Um concurso imenso de gente movia-se ao longo da praia e muito principalmente junto dos muros meio acabados da fortaleza que Albuquerque, mau grado o rei da terra, fizera começar ali. Abicados à praia e com as pranchas fora, estavam esquifes, almadias e outras embarcações de pequeno lote, cujos remeiros, já a postos, pareciam aguardar o pronto embarque da gente.

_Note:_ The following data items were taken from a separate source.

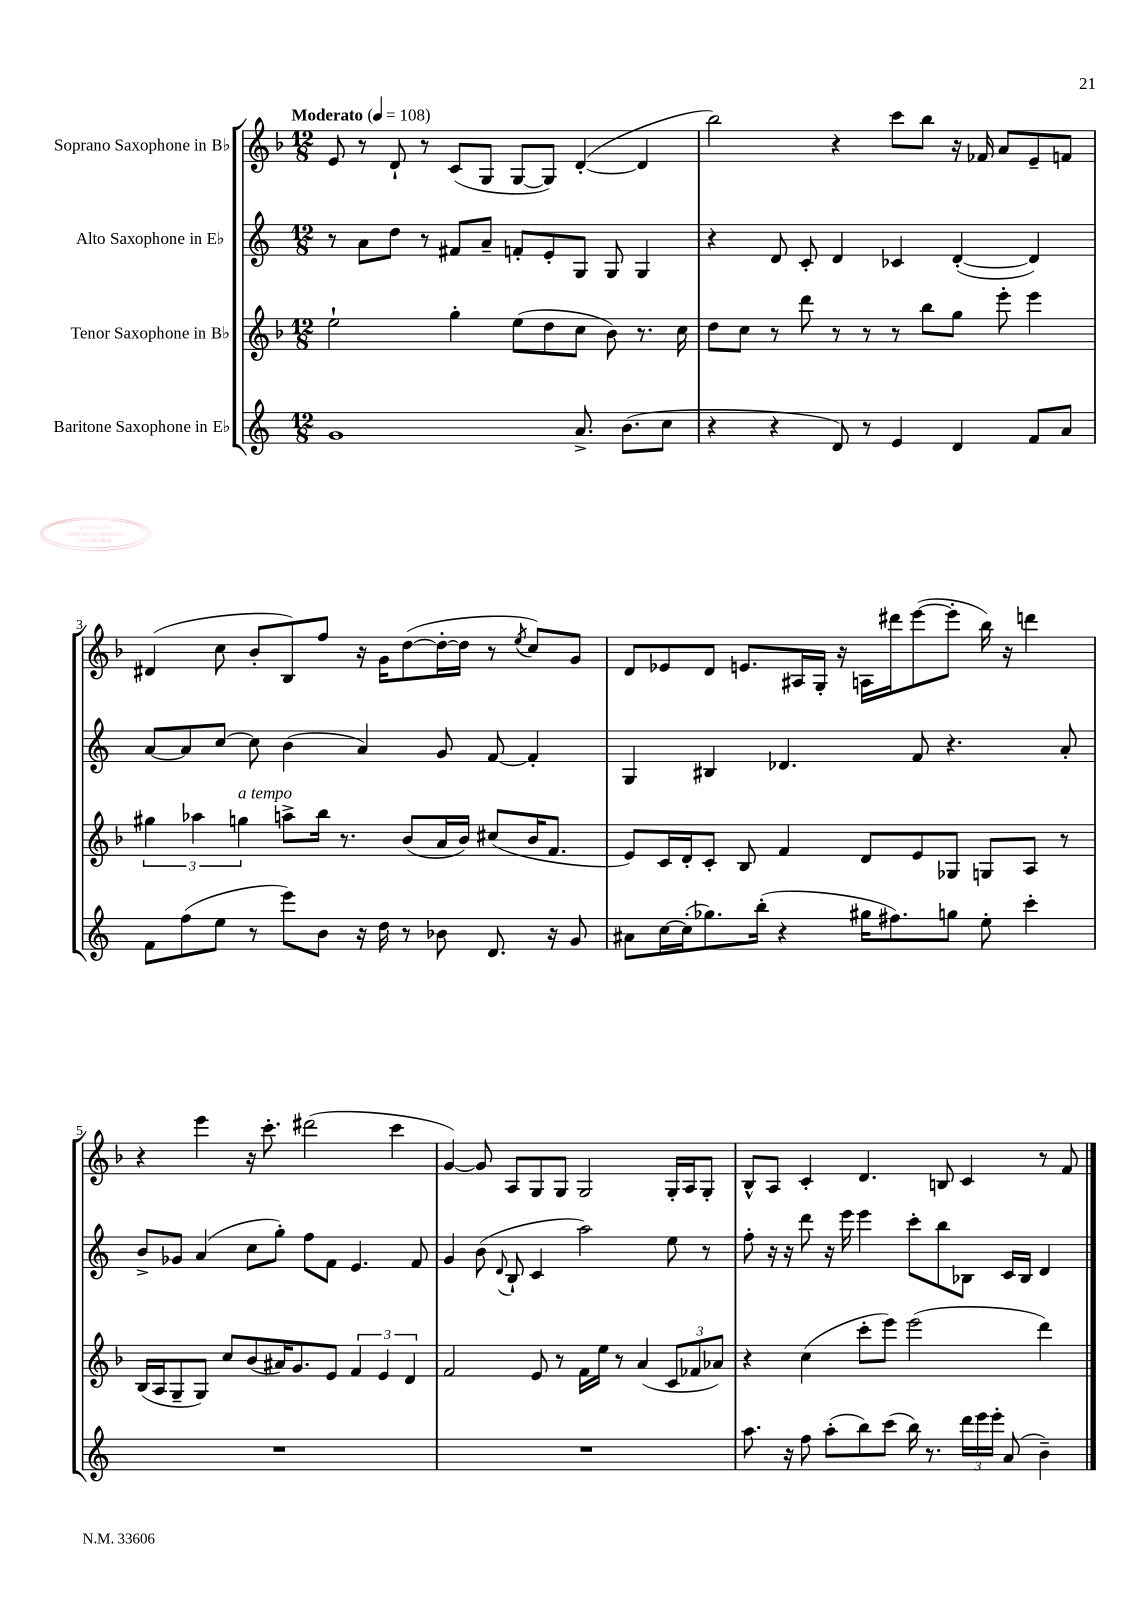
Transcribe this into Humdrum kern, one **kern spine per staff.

**kern	**kern	**kern	**kern
*staff4	*staff3	*staff2	*staff1
*clefG2	*clefG2	*clefG2	*clefG2
*k[]	*k[b-]	*k[]	*k[b-]
*M12/8	*M12/8	*M12/8	*M12/8
*MM108	*MM108	*MM108	*MM108
1g	2ee`	8r	8e
.	.	8a	8r
.	.	8dd	8d`
.	.	8r	8r
.	4gg'	8f#	(8c
.	.	8a~	8G
.	(8ee	8f'	[8G
.	8dd	8e'	8G])
8.a^	8cc	8G	([4d'
.	8b-)	8G	.
(8.b	.	.	.
.	8.r	4G	4d]
8cc	.	.	.
.	16cc	.	.
=	=	=	=
4r	8dd	4r	2bb-)
.	8cc	.	.
4r	8r	8d	.
.	8ddd	8c'	.
8d)	8r	4d	4r
8r	8r	.	.
4e	8r	4c-	8ccc
.	8bb-	.	8bb-
4d	8gg	([4d'	16r
.	.	.	16f-
.	8eee'	.	8a
8f	4eee	4d])	8e~
8a	.	.	8f
=	=	=	=
8f	6gg#	[8a	(4d#
(8ff	.	8a]	.
.	6aa-	.	.
8ee	.	[8cc	8cc
.	6gg	.	.
8r	.	8cc]	8b-'
8eee)	8aa^	(4b	8B-)
8b	16bb-	.	8ff
.	8.r	.	.
16r	.	4a)	16r
16dd	.	.	16g
8r	(8b-	.	([8dd
8b-	16a	8g	16dd'_
.	16b-)	.	16dd]
8.d	(8cc#	[8f	8r
.	.	.	8qee
.	16b-	4f']	8cc)
16r	8.f	.	.
8g	.	.	8g
=	=	=	=
8a#	8e)	4G	8d
[16cc	16c	.	8e-
(16cc']	16d'	.	.
8.gg-)	8c'	4B#	8d
.	8B-	.	8.e
(16bb'	.	.	.
4r	4f	4.d-	.
.	.	.	16A#
.	.	.	16G'
.	.	.	16r
16gg#	8d	.	16A
8.ff#)	.	.	16ddd#
.	8e	8f	([8eee
8gg	8G-	4.r	8eee']
8ee'	8G	.	16bb-)
.	.	.	16r
4ccc'	8A	.	4ddd
.	8r	8a'	.
=	=	=	=
1.r	(16B-	8b^	4r
.	16A	.	.
.	8G~	8g-	.
.	8G)	(4a	4eee
.	8cc	.	.
.	(8b-	8cc	16r
.	.	.	8.ccc'
.	16a#)	8gg')	.
.	8.g	.	.
.	.	8ff	(2ddd#
.	8e	8f	.
.	6f	4.e	.
.	6e	.	.
.	.	.	4ccc
.	6d	.	.
.	.	8f	.
=	=	=	=
1.r	2f	4g	[4g)
.	.	(8b	8g]
.	.	8qqd	.
.	.	8B`	8A
.	8e	4c	8G
.	8r	.	8G
.	16f	2aa)	2G
.	16ee	.	.
.	8r	.	.
.	(4a	.	.
.	12c	8ee	16G'
.	.	.	16A
.	12f-	.	.
.	.	8r	8G'
.	12a-)	.	.
=	=	=	=
8.aa	4r	8ff'	8B-^^
.	.	16r	8A
16r	.	16r	.
8ff	(4cc	8ddd	4c'
(8aa'	.	16r	.
.	.	16eee	.
8bb)	8ccc'	4eee	4.d
(8ccc	8eee)	.	.
16bb)	(2eee	8ccc'	.
8.r	.	.	.
.	.	8bb	8B
24ddd	.	8B-	4c
24eee	.	.	.
24eee'	.	.	.
(8a	.	16c	.
.	.	16B-	.
4b~)	4ddd)	4d	8r
.	.	.	8f
==	==	==	==
*-	*-	*-	*-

Na armada, porém, composta do Orne, nau capitânia, comandada pelo próprio Albuquerque,do Rei Grande, comandada por Francisco de Távora, do Rei Pequeno, de que era capitão Manuel Teles, da Taforeia, que estava às ordens de Afonso Lopes da Costa, de um navio pequeno, comandado por António do Campo, e da nau Flor de la Mar, que, na ausência do comendador Rui Soares, era comandada pelo capitão João da Nova, reinava um silêncio, que contrastava com o arruído que em terra se ouvia. Apenas aqui e ali se via um ou outro soldado, que, debruçado sobre as arrombadas, vigiava curioso o que os companheiros faziam em terra; ou um e outro gajeiro que, sentado no cesto da gávea, assobiava, baloiçando-se com a mais sublime indiferença, qualquer toadilha malaia.

A cena que vou descrever é passada na nau capitânia.

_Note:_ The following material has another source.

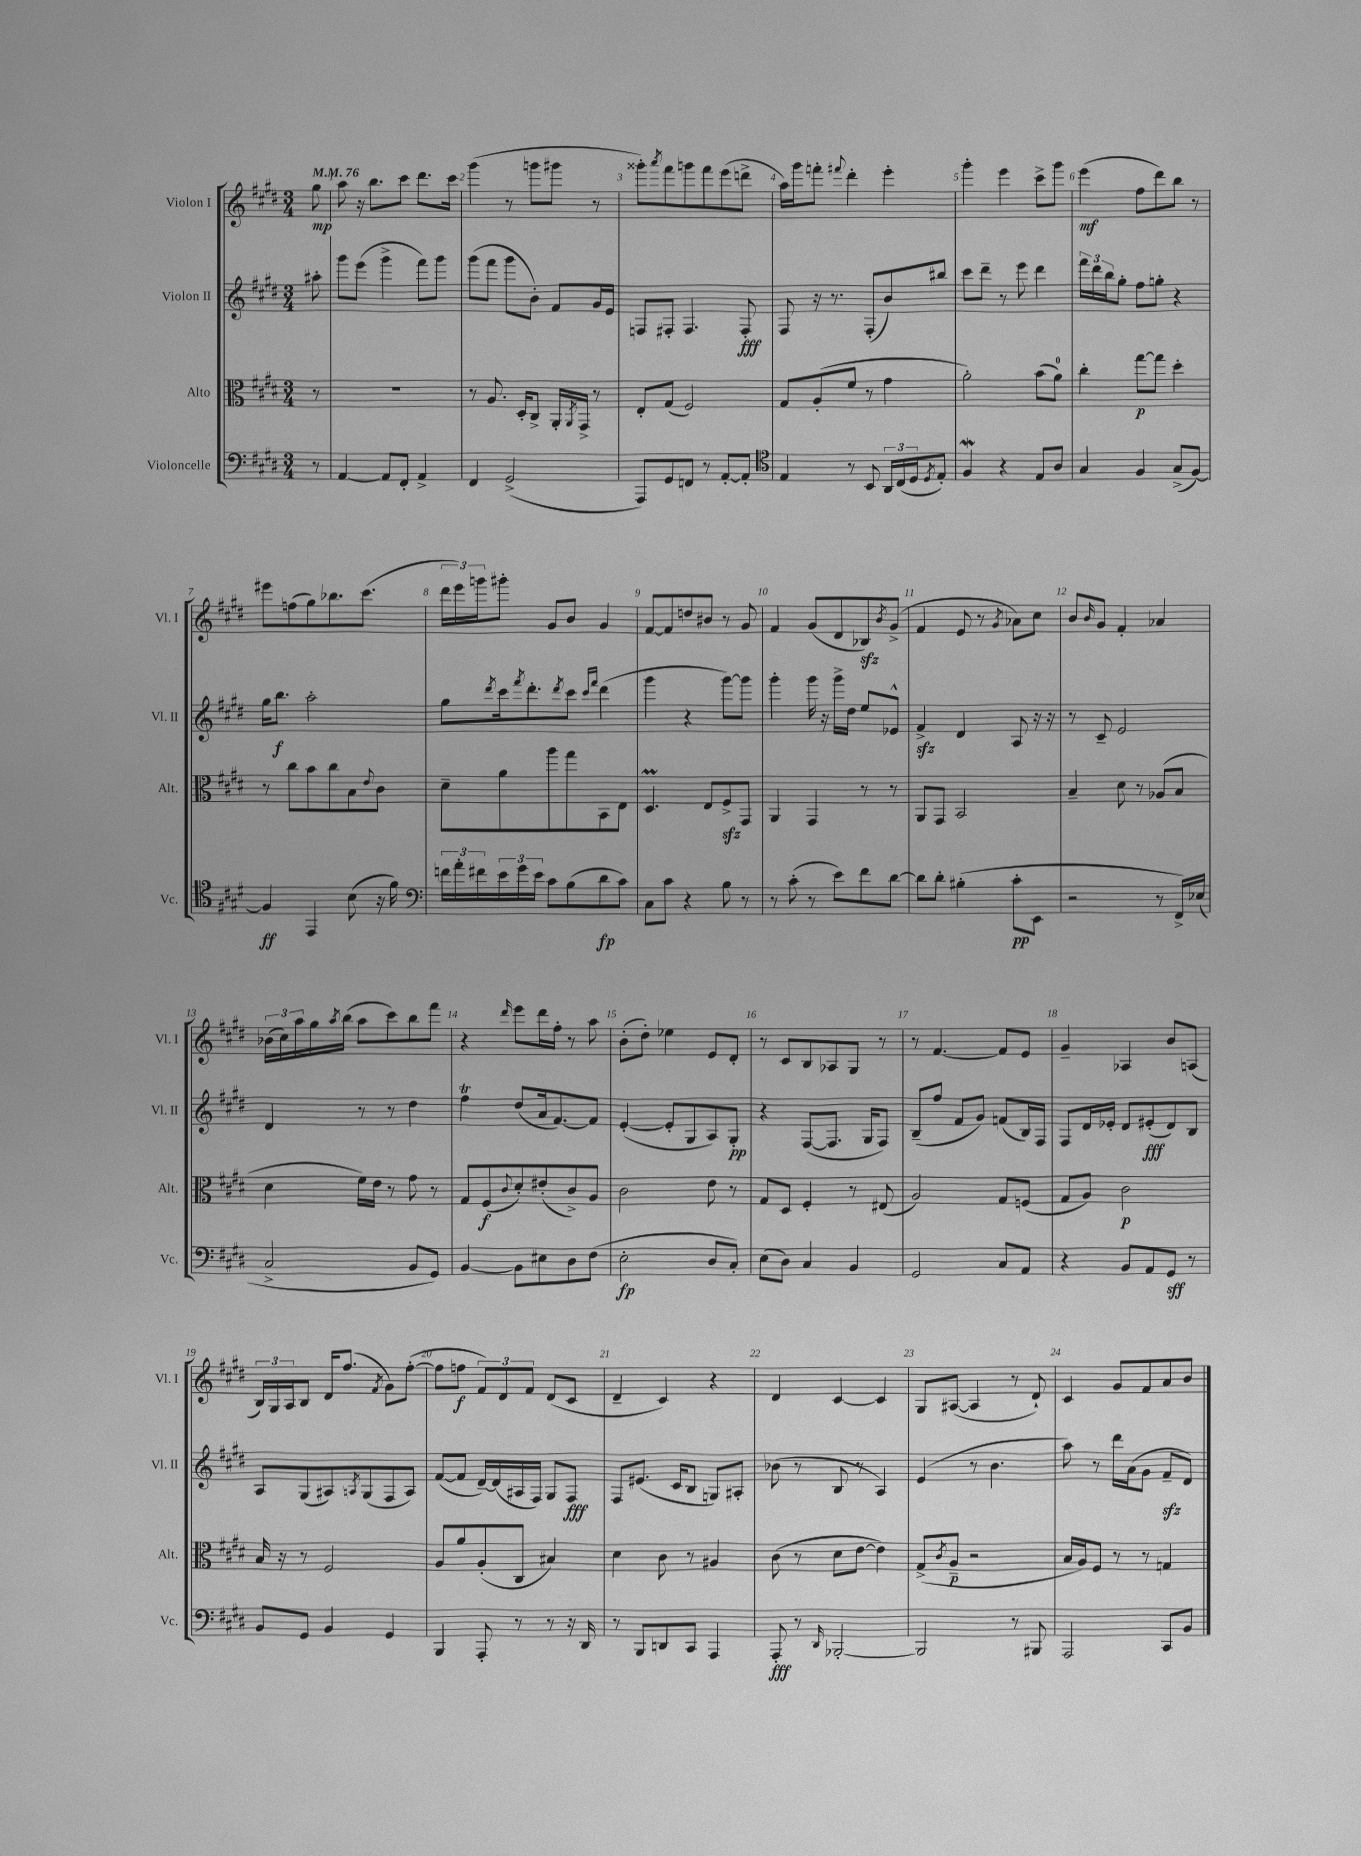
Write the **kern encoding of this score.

Dois soldados, encostados à amurada do navio que botava para o lado de terra, um voltada a cara para o companheiro e o outro debruçado sobre a amurada e os olhos fitos na praia, conversavam com ares de descontentes sobre os casos do tempo.

Sobre a coberta do convés, e com as mãos atrás das costas, passeava defronte deles um homem, cujo traje indicava ser pessoa superior a qualquer soldado de leva.

Vestia um pelote de abertos, por entre os quais se lhe via luzir um arnês; do ombro direito corria-lhe para o lado esquerdo um tiracolo de couro branco, de onde pendia uma espada de copos, em forma de concha; as calças e os borzeguins eram de anta e na cabeça tinha uma gorra de pano azul.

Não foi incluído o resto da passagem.